Bruce Richards, chief executive of distressed-debt investor Marathon Asset Management, said amid the White House tumult the presence of former Wall Street executives Steven Mnuchin and Gary Cohn in the administration is critical.

"They are needed more than ever at moments like this," Richards said in an interview with Bloomberg Television on the sidelines of the SkyBridge Alternatives Conference in Las Vegas. "It is a steady hand that comes from Steven Mnuchin and Gary Cohn."

Richards said that while there are questions about President Donald Trump’s actions that need to be answered, he doesn’t see Treasury secretary Mnuchin and National Economic Council director Cohn leaving the administration.

"It is not clear to me, just that the President has some questions to answer, that they will jump ship," Richards said.

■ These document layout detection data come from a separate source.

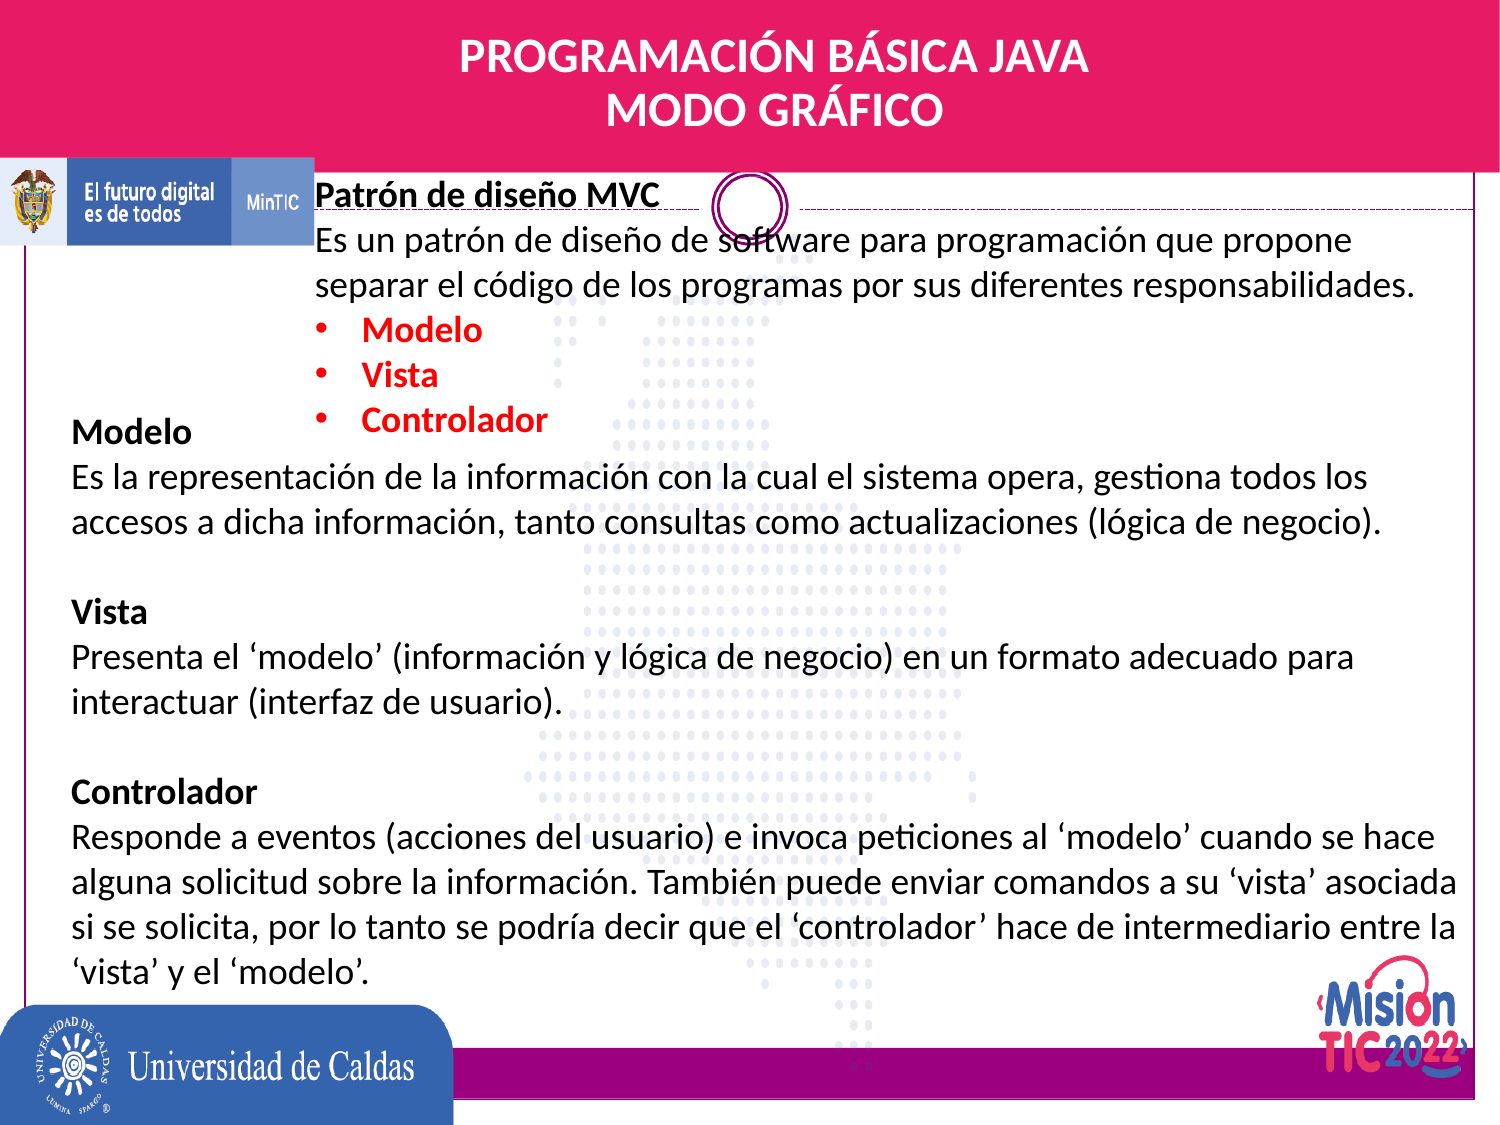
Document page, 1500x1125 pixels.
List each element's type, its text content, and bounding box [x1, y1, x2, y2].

text_box Patrón de diseño MVC Es un patrón de diseño de software para programación que propone separar el código de los programas por sus diferentes responsabilidades. Modelo Vista Controlador [300, 162, 1475, 448]
text_box Modelo Es la representación de la información con la cual el sistema opera, gestiona todos los accesos a dicha información, tanto consultas como actualizaciones (lógica de negocio). Vista Presenta el ‘modelo’ (información y lógica de negocio) en un formato adecuado para interactuar (interfaz de usuario). Controlador Responde a eventos (acciones del usuario) e invoca peticiones al ‘modelo’ cuando se hace alguna solicitud sobre la información. También puede enviar comandos a su ‘vista’ asociada si se solicita, por lo tanto se podría decir que el ‘controlador’ hace de intermediario entre la ‘vista’ y el ‘modelo’. [56, 399, 1494, 1000]
picture [0, 0, 1500, 1125]
text_box PROGRAMACIÓN BÁSICA JAVA MODO GRÁFICO [212, 22, 1338, 143]
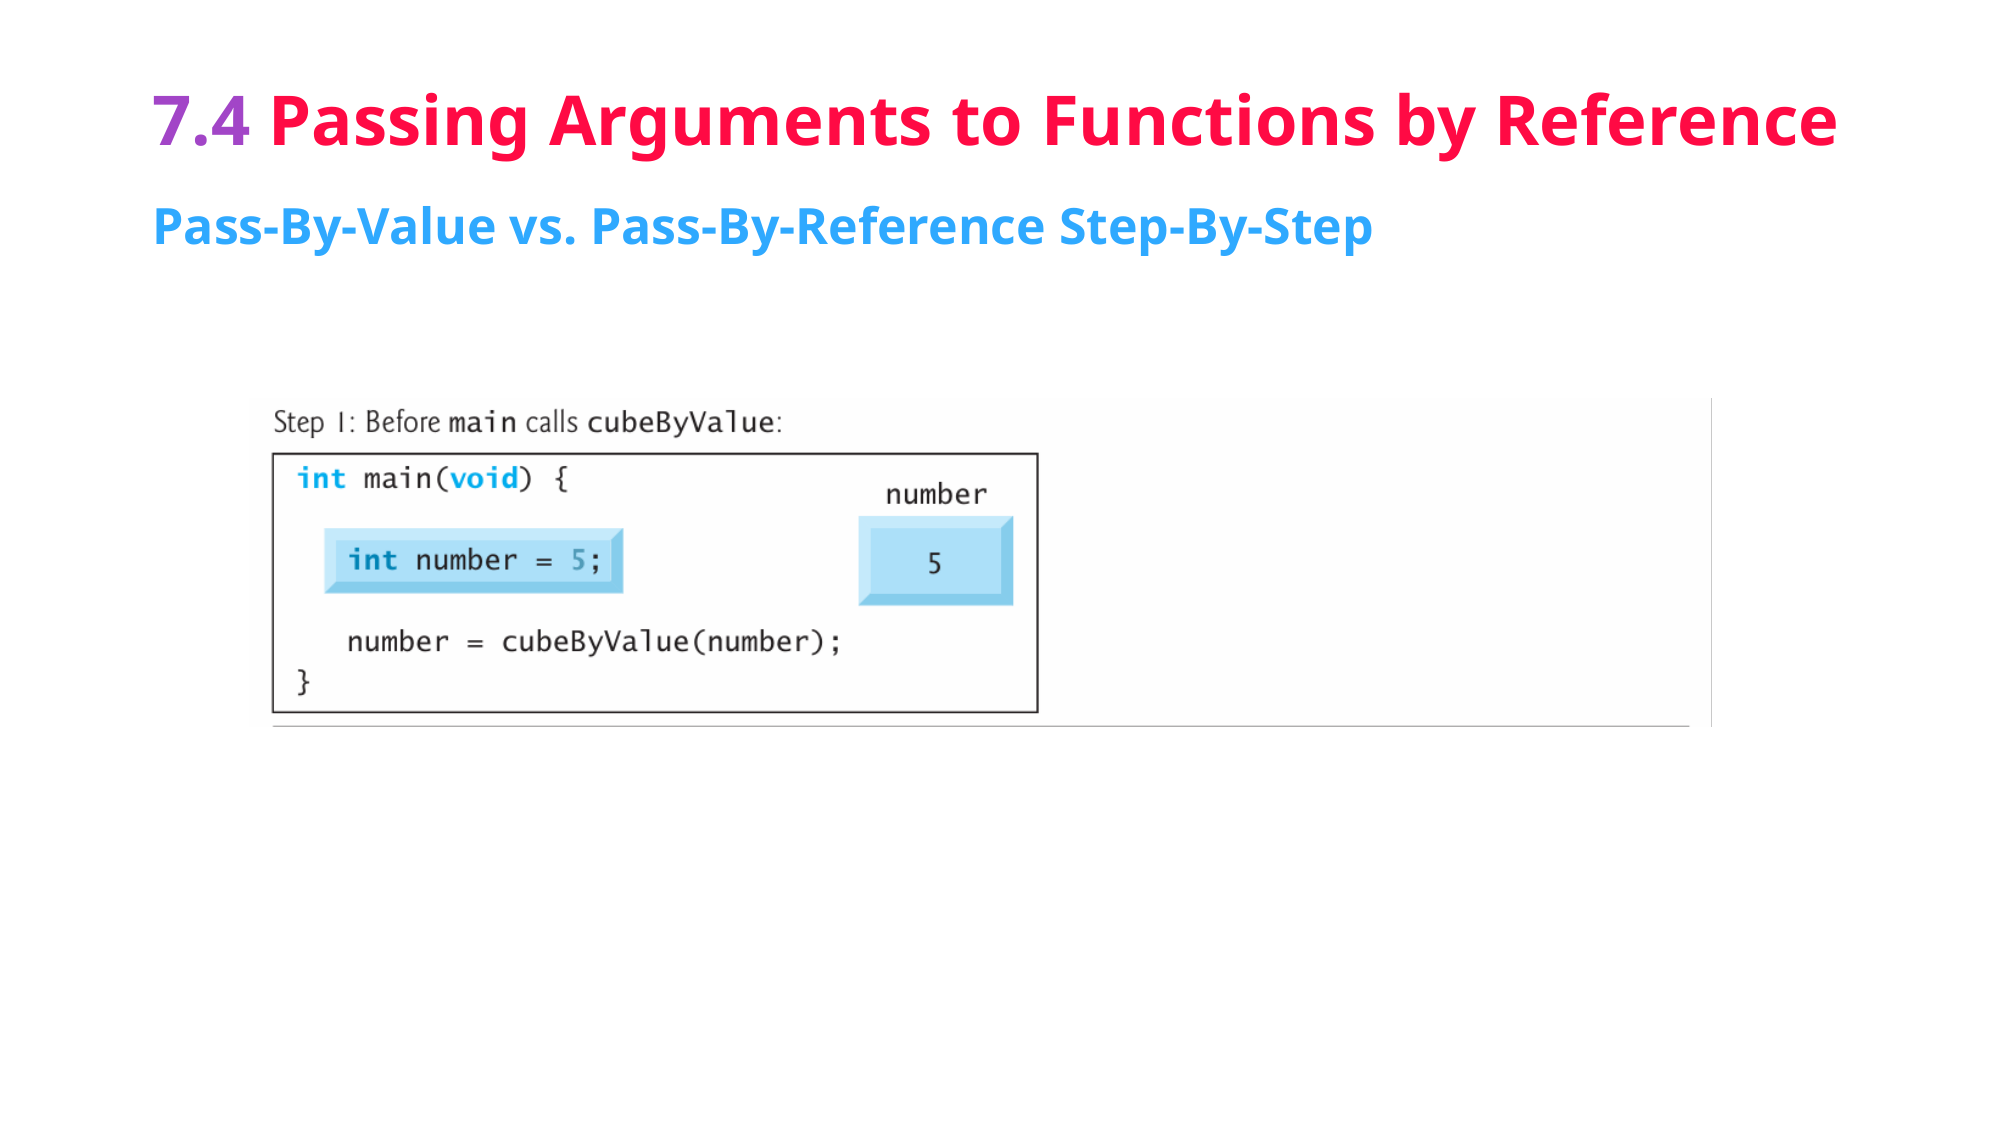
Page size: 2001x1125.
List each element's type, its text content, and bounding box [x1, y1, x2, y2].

title 7.4 Passing Arguments to Functions by Reference [137, 59, 1863, 186]
picture [246, 398, 1754, 727]
list Pass-By-Value vs. Pass-By-Reference Step-By-Step [137, 186, 1863, 1014]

Richards said Congress should set up an independent commission to review actions by President Donald Trump and his administration and decide whether to appoint a special prosecutor. Trump has been under fire after dismissing FBI director James Comey last week. On Tuesday the contents of a memo written by then- director Comey surfaced, which is said to detail a request by Trump to drop an investigation of former National Security Adviser Michael Flynn.

"None of us in the markets yet know what’s fake and what’s real," Richards said. "It’s hard to separate as an independent person, that tries to be objective, what’s fake news, what’s partisan and what’s real."

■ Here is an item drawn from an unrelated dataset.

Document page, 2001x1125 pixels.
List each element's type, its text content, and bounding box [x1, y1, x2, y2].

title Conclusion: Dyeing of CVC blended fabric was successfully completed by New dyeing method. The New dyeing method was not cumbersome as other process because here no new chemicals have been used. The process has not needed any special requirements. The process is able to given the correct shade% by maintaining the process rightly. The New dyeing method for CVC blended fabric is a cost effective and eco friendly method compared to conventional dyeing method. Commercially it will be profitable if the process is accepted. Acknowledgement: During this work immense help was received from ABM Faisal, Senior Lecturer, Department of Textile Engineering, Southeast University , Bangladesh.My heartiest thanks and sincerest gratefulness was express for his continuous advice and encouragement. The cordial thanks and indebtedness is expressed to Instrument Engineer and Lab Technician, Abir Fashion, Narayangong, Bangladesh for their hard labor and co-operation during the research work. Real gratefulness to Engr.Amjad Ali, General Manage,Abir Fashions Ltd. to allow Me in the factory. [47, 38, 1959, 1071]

The Trump administration’s policy proposals, including regulatory relief and tax reform, have been a positive for U.S. stocks but will be harder to accomplish until questions about the White House’s actions are resolved.

"We need to get this matter as a country behind us," he said.

Richards also said the so-called Trump trade, which has helped fuel the U.S. stock market, is winding down.

"This Trump trade that we have all embraced and has driven the market to new highs in equities is coming to an end," he said.

Richards, who is bullish on Europe given its improved economic situation, is prepared to take advantage of distress in the U.S. retail sector once high-yield bonds fall further. His firm is also raising cash because high-yield spreads are too tight to invest.

"The Trump issue might cause a retrenchment in the markets that will play well since we do have some cash piling up" said Richards.